Most production storage systems/databases built on top of S3 spend a significant...

jamesblonde · on Nov 28, 2023

We built HopsFS-S3 [0] for exactly this problem, and have running it as part of Hopsworks now for a number of years. It's a network-aware, write-through cache for S3 with a HDFS API. Metadata operations are performed on HopsFS, so you don't have the other problems list max listing operations return 1000 files/dirs.

NVMe is what is changing the equation, not SSD. NVMe disks now have up to 8 GB/s, although the crap in the cloud providers barely goes to 2 GB/s - and only for expensive instances. So, instead of 40X better throughput than S3, we can get like 10X. Right now, these workloads are much better on-premises on the cheapest m.2 NVMe disks ($200 for 4TB with 4 GB/s read/write) backed by a S3 object store like Scality.

[0] https://www.hopsworks.ai/post/faster-than-aws-s3

dekhn · on Nov 28, 2023

the numbers you're giving are throughput (byte/sec) not latency.

The comment you reply to is talking mostly about latency - reporting that S3 object get latencies (time to open the object and return its head) in the single-digits ms, where S3 was 50ms before.

BTW EBS can do 4GB/sec per volume. But you will pay for it.
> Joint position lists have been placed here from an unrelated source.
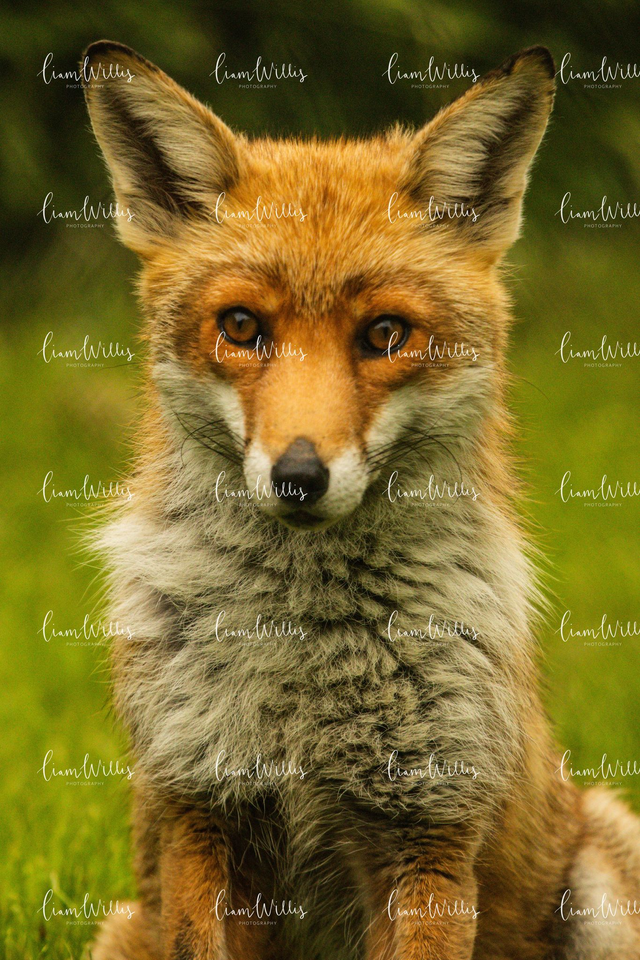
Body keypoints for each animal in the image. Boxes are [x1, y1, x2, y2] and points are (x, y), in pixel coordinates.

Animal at [81, 40, 640, 960]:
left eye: (384, 334)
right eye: (241, 326)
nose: (298, 475)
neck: (307, 656)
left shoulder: (430, 835)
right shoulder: (201, 812)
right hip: (125, 927)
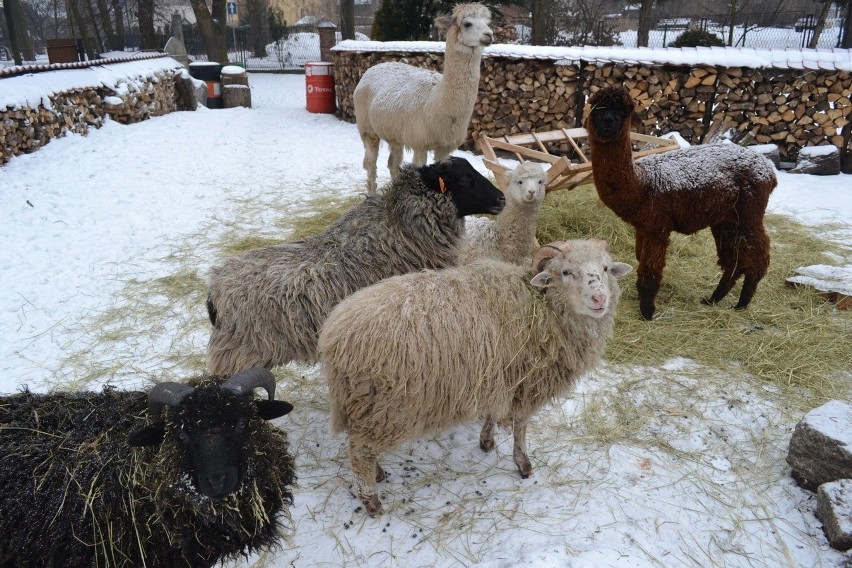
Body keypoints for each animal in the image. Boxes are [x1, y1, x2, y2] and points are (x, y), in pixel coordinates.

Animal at [320, 237, 632, 512]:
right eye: (566, 271)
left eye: (605, 268)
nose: (600, 298)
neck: (540, 305)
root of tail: (333, 336)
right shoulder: (527, 384)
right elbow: (520, 426)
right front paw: (523, 464)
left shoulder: (499, 377)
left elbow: (493, 413)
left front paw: (486, 441)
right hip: (382, 407)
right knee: (359, 452)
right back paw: (371, 500)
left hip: (367, 407)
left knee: (360, 446)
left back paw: (378, 473)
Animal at [352, 1, 492, 193]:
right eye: (467, 24)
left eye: (488, 22)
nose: (489, 35)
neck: (437, 101)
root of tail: (372, 69)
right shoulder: (420, 142)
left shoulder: (444, 146)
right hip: (367, 128)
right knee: (371, 164)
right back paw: (372, 193)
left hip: (395, 132)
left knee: (393, 163)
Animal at [584, 86, 780, 322]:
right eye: (596, 107)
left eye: (624, 112)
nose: (608, 121)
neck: (642, 185)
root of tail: (769, 169)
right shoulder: (642, 227)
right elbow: (640, 260)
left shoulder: (657, 227)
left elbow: (650, 271)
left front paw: (647, 312)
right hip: (725, 221)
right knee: (733, 260)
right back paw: (714, 299)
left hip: (749, 215)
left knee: (758, 256)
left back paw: (742, 303)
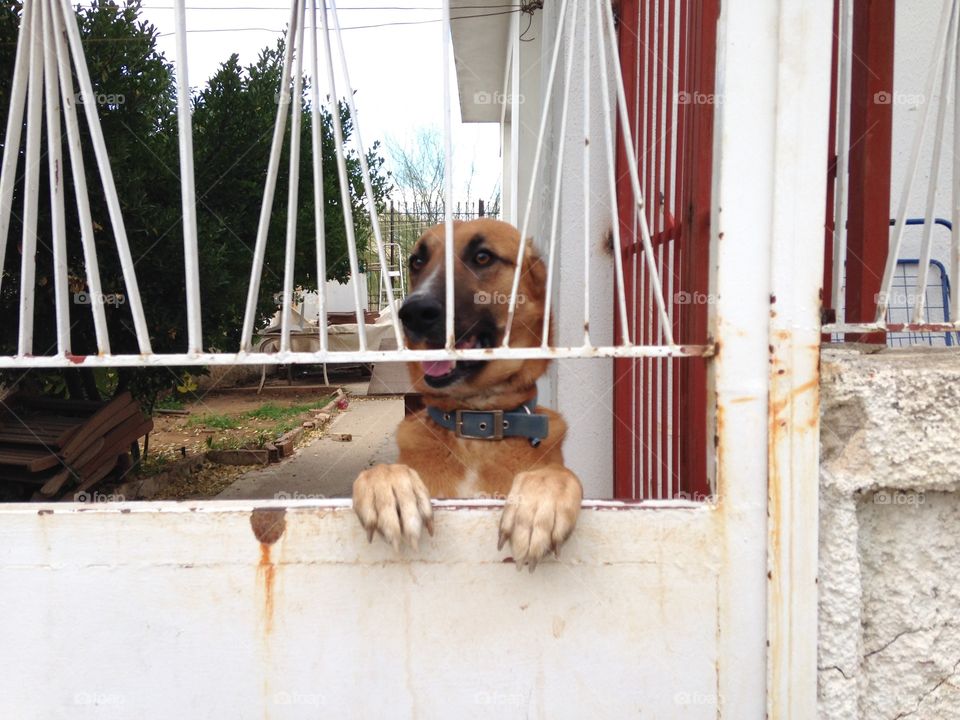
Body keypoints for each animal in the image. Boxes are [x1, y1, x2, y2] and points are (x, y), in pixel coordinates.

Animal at [348, 217, 580, 572]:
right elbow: (382, 470)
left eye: (482, 257)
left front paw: (541, 500)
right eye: (417, 261)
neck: (475, 426)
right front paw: (389, 486)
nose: (413, 312)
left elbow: (559, 473)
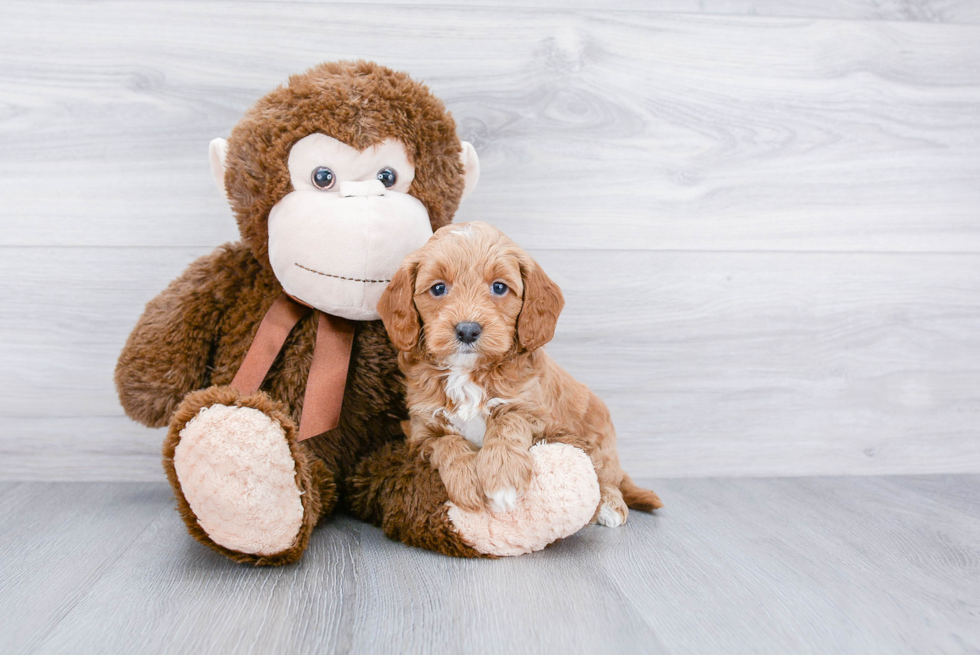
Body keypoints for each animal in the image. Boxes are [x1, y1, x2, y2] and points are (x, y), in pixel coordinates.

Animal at [378, 223, 664, 524]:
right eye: (438, 288)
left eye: (499, 287)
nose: (467, 330)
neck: (468, 372)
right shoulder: (422, 431)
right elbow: (447, 443)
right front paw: (466, 484)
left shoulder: (535, 412)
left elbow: (508, 421)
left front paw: (502, 478)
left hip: (600, 435)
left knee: (608, 475)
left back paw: (610, 504)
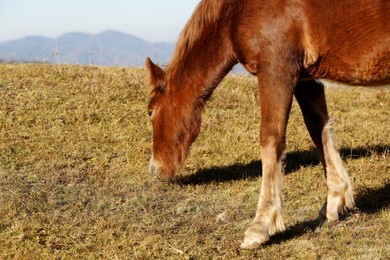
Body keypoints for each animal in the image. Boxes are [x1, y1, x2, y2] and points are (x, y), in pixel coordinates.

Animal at [145, 0, 390, 249]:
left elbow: (271, 140)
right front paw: (335, 201)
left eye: (150, 111)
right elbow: (318, 127)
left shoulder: (276, 71)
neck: (235, 13)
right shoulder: (303, 77)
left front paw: (260, 227)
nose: (155, 169)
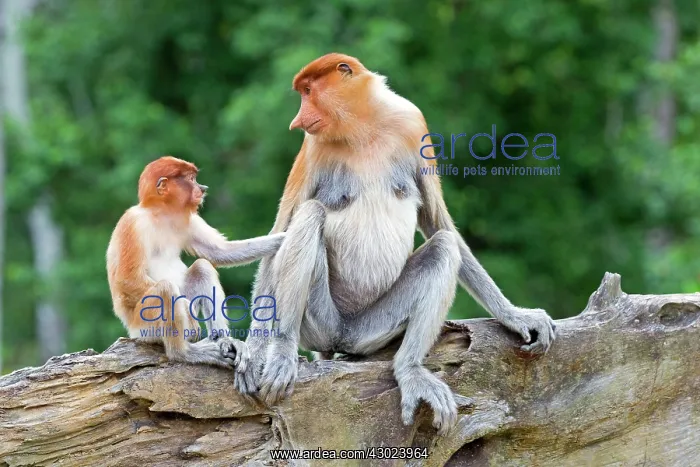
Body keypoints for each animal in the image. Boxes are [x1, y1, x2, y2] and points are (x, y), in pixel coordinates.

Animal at [106, 156, 285, 369]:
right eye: (191, 179)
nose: (203, 188)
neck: (160, 213)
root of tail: (131, 330)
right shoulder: (133, 223)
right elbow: (127, 278)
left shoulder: (188, 220)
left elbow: (219, 251)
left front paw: (284, 238)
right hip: (144, 326)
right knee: (166, 289)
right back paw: (184, 352)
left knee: (202, 267)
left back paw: (224, 341)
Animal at [233, 54, 556, 435]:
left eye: (308, 91)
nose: (298, 120)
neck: (362, 126)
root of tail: (343, 335)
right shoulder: (312, 150)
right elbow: (280, 232)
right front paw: (255, 354)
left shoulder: (413, 125)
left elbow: (438, 223)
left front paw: (514, 315)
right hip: (319, 323)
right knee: (310, 215)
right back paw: (283, 352)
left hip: (374, 327)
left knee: (443, 247)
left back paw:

kernelsanderz · on Nov 29, 2023

Very excited about being able to build scalable vector databases on DiskANN like turbopuffer or lancedb. These changes in latency are game changing. The best server is no server. The capability a low latency vector database application that runs in lambda and S3 and is dirt cheap is pretty amazing.

seasily · on Nov 29, 2023

The clear use case is serverless—without the complications of DynamoDB (expensive, 0.03/GB read), DynamoDB+DAX (VPC complications), or Redis (again, VPC requirements).

This instantly makes a number of applications able to run directly on S3, sans any caching system.

__turbobrew__ · on Nov 29, 2023

Similar to vector databases this could be really useful for hosting cloud optimized geotiffs for mapping purposes. At a previous job we were able to do on the fly tiling in about 100ms but with this new storage class you could probably make something that could tile just as fast or even faster than arcgis with all of its proprietary optimizations and goop.

Take it a step further, gdal supports s3 raster data sources out of the box for a while now. Any gdal powered system may be able to operate on s3 files as if they are local.